PROBLEM STATEMENT
Reproduce word for word the lines of the records below, from the line containing "scientific name: Andropogon virginicus" up to and including the line containing "collector number: 9918".

-- start EXTRACTED MATERIAL --

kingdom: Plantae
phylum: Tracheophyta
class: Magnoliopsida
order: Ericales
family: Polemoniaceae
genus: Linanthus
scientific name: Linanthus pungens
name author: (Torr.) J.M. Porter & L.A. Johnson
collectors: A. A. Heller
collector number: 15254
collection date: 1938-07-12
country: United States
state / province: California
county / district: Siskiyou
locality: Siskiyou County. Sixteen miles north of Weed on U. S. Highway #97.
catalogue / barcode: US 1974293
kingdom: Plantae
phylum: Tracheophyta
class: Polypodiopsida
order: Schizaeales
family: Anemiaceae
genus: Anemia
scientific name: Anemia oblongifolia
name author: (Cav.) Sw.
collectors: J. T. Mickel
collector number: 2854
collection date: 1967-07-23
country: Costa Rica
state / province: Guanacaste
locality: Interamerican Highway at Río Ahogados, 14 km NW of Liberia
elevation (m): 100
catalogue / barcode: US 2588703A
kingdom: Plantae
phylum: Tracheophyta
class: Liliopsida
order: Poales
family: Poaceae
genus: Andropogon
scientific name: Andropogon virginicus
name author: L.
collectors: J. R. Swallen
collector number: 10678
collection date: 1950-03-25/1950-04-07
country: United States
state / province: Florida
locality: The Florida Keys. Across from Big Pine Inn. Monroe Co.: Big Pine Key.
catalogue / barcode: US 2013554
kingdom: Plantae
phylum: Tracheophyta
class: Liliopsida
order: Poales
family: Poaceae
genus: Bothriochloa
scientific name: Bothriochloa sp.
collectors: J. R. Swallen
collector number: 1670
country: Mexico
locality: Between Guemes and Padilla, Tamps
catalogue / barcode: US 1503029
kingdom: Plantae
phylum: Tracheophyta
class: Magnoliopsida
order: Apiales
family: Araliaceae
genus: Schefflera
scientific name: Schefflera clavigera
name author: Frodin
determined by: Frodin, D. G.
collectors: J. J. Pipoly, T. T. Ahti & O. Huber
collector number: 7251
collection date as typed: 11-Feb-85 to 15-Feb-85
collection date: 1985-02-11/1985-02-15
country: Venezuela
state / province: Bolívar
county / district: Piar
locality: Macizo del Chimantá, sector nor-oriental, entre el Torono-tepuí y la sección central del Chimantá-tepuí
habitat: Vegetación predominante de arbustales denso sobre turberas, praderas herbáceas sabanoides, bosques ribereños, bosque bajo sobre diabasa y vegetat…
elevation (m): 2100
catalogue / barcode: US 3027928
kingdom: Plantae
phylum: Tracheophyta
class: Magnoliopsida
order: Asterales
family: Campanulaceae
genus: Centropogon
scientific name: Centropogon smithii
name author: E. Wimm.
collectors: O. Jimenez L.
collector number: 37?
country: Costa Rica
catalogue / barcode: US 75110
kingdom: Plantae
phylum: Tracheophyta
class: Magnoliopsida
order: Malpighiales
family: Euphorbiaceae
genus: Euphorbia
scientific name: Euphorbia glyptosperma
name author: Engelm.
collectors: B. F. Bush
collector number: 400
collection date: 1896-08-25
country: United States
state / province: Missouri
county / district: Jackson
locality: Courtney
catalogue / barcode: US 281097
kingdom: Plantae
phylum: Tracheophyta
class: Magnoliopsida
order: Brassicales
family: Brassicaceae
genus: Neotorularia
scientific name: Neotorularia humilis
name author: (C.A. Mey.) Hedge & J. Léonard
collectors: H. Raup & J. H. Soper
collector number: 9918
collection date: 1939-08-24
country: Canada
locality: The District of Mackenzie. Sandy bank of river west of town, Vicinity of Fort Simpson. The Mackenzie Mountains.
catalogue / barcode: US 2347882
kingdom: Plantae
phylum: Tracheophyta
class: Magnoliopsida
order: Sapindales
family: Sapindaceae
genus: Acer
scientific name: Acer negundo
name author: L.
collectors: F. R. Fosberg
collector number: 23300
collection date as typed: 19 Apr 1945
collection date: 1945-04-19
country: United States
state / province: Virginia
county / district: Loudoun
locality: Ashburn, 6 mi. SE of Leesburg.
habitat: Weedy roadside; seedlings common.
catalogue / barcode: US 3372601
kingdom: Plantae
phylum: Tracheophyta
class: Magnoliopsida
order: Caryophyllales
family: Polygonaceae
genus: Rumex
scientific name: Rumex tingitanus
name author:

-- end EXTRACTED MATERIAL --

FULL ANSWER
scientific name: Andropogon virginicus
name author: L.
collectors: J. R. Swallen
collector number: 10678
collection date: 1950-03-25/1950-04-07
country: United States
state / province: Florida
locality: The Florida Keys. Across from Big Pine Inn. Monroe Co.: Big Pine Key.
catalogue / barcode: US 2013554
kingdom: Plantae
phylum: Tracheophyta
class: Liliopsida
order: Poales
family: Poaceae
genus: Bothriochloa
scientific name: Bothriochloa sp.
collectors: J. R. Swallen
collector number: 1670
country: Mexico
locality: Between Guemes and Padilla, Tamps
catalogue / barcode: US 1503029
kingdom: Plantae
phylum: Tracheophyta
class: Magnoliopsida
order: Apiales
family: Araliaceae
genus: Schefflera
scientific name: Schefflera clavigera
name author: Frodin
determined by: Frodin, D. G.
collectors: J. J. Pipoly, T. T. Ahti & O. Huber
collector number: 7251
collection date as typed: 11-Feb-85 to 15-Feb-85
collection date: 1985-02-11/1985-02-15
country: Venezuela
state / province: Bolívar
county / district: Piar
locality: Macizo del Chimantá, sector nor-oriental, entre el Torono-tepuí y la sección central del Chimantá-tepuí
habitat: Vegetación predominante de arbustales denso sobre turberas, praderas herbáceas sabanoides, bosques ribereños, bosque bajo sobre diabasa y vegetat…
elevation (m): 2100
catalogue / barcode: US 3027928
kingdom: Plantae
phylum: Tracheophyta
class: Magnoliopsida
order: Asterales
family: Campanulaceae
genus: Centropogon
scientific name: Centropogon smithii
name author: E. Wimm.
collectors: O. Jimenez L.
collector number: 37?
country: Costa Rica
catalogue / barcode: US 75110
kingdom: Plantae
phylum: Tracheophyta
class: Magnoliopsida
order: Malpighiales
family: Euphorbiaceae
genus: Euphorbia
scientific name: Euphorbia glyptosperma
name author: Engelm.
collectors: B. F. Bush
collector number: 400
collection date: 1896-08-25
country: United States
state / province: Missouri
county / district: Jackson
locality: Courtney
catalogue / barcode: US 281097
kingdom: Plantae
phylum: Tracheophyta
class: Magnoliopsida
order: Brassicales
family: Brassicaceae
genus: Neotorularia
scientific name: Neotorularia humilis
name author: (C.A. Mey.) Hedge & J. Léonard
collectors: H. Raup & J. H. Soper
collector number: 9918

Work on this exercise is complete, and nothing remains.